He has the third-most Michelin stars of any chef in the world. He is infamous for his temper and notorious for his roving eye. But whatever you think of the enfant terrible chef, one thing is indisputable: He possesses a work ethic few can rival — and a wicked sense of humor.
In fact, the father-of-four, marathon-running Ramsay nearly died twice while filming his television series
The F Word. Once when he flew off a cliff while hunting puffins in
Iceland, then again when an unruly wave slapped him onto rocks while he gathered goose barnacles off the coast of
Spain, knocking him unconscious. “I’m not one of those chefs who uses whatever they find at the market,” insists Ramsay. “I want to know where my food comes from. I mean, if I’m going to cook dishes with expensive ingredients, it’s disrespectful not to be out on the [bleeping] front lines getting them.”
It also makes for great television.
“I was under water for about 45 seconds,” recounts Ramsay, with a touch of shock in his voice. “I really thought that was it.” When he came to, Ramsay took off his shoes and finally bobbed to the top. “Can you imagine if
Mario Batali had fallen in?” he laughs before riffing on Batali’s penchant for wearing sandals and shorts. “Those orange Crocs rising to the surface? We’ll miss you, Fanta Pants!”
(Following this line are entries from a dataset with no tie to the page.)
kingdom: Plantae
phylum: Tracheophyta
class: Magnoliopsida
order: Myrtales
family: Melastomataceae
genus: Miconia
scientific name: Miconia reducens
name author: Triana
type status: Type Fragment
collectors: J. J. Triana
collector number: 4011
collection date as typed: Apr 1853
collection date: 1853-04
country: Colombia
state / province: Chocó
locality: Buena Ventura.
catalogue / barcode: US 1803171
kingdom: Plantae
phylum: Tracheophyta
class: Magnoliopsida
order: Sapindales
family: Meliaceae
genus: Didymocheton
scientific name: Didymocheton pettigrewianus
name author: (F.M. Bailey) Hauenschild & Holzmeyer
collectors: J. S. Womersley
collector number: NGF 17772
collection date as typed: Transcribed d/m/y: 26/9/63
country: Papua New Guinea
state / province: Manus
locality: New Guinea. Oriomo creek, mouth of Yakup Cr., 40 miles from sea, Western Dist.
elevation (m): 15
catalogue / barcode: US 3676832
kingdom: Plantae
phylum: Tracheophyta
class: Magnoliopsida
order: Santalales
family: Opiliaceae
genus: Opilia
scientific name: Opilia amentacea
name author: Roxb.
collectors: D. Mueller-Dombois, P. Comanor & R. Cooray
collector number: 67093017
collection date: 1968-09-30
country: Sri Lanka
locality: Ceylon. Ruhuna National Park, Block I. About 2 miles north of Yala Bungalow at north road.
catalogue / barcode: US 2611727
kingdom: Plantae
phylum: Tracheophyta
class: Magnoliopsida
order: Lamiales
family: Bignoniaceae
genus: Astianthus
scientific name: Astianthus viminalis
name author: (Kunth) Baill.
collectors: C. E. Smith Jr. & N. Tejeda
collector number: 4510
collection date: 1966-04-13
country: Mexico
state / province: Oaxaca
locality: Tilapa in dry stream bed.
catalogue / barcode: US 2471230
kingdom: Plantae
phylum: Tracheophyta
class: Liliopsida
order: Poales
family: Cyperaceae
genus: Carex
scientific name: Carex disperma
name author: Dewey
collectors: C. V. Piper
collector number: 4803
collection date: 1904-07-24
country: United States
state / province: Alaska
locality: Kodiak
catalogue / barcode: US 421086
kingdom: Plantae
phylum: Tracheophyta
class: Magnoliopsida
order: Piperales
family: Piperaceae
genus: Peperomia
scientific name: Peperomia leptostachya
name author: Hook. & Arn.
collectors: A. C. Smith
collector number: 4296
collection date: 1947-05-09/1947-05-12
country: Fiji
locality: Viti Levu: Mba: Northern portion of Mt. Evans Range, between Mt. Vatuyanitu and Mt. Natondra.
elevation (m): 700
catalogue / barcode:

Ramsay’s rivalry with Batali has gotten a lot of play in the press, so I ask how it all began. “I called up to get a reservation at one of his restaurants,” recounts Ramsay, “and the woman was like, ‘I’m so sorry, Mr. Ramsay, but … well …,’ I said, ‘Just tell me, for [bleep’s] sake. I can take it!’ ‘Well, it seems that Mr. Batali has banned you from his restaurants. Unless you call him directly.’ ” When I ask if the rivalry is serious, Ramsay quickly responds: “Oh, you know, it’s all in good fun. Mario Batali’s losing his
Michelin star — oh, poor Fanta Pants!”
The irony, thick as roux, is that a few months later Ramsay lost a Michelin star at Claridge’s. Before this, it seemed all he could do was collect them, a portfolio that began at the ripe age of 31 when Ramsay did the nearly impossible: opened an eponymous restaurant in London’s Chelsea, which in just four years won its third Michelin star. That set the stage for Ramsay to scoop up the rest of the galaxy. But the nanosecond Ramsay lost his star this year,
Alain Ducasse at the Dorchester snagged his third. In the upper echelons of the food world, losing a Michelin star can, for some, be devastating. It caused famed French
chef Bernard Loiseau to take his own life. But unlike Loiseau, Ramsay is the sort to meet defeat with guns — and tongue — blazing.
PART OF WHAT MAKES RAMSAY so formidable is his total lack of tolerance for disingenuousness and mediocrity, plus a penchant for profanities that appears built straight into his DNA. All you have to do is search
YouTube for the best of
Gordon Ramsay from
Hell’s Kitchen to get a distilled taste of what this man is verbally capable of: “This tastes like gnat’s [bleep]!; are you a dumb [bleeping] blonde?; stop being a stubborn little [bleep] and move your [bleep]!; if you just shut the [bleep] up for 30 seconds, you might learn something!”
In
Ramsay’s Kitchen Nightmares, which offers flailing restaurants a chance at a new lease on culinary life with a virtually all- inclusive Ramsay makeover, a pretentious co-owner is outed for using Canadian lobster while advertising it as
Maine, and Ramsay’s diatribe makes you want to crawl straight into the crustacean’s shell. “Sometimes the people on the show really want to aggravate me,” Ramsay says. “They needle me, take me on. Take the knowledge, don’t take me on — I’m big and strong!” Basically, Ramsay is the guy you pray is on your side in a bar brawl.
“You can tell a tremendous amount about people from their refrigerators,” he says. “You open the door and say, right, there’s a chef, there’s a slob, and nine times out of 10 they’re just a lazy [bleep].” Ramsay’s inability to tolerate any kind of BS makes him a great critic but it also, many believe, requires that he be held to his own standards. And there is a sense in the foodie community that he is not acknowledging the facts: that he has long since hung up his apron to embrace the more lucrative forms of the culinary business, from launching a new line of cookware to an ever-expanding television presence to joint ventures that are as much (if not more) about marketing as cuisine.